··· THE DATA ···
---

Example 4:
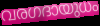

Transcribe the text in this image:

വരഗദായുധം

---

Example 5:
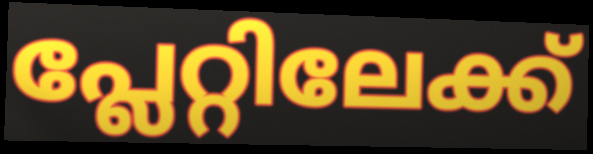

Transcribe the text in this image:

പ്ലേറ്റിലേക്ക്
···
_TASK INSTRUCTIONS_.
Output the entries verbatim but drop the images.

_TASK OUTPUT_.
---

Example 4:

Transcribe the text in this image:

വരഗദായുധം

---

Example 5:

Transcribe the text in this image:

പ്ലേറ്റിലേക്ക്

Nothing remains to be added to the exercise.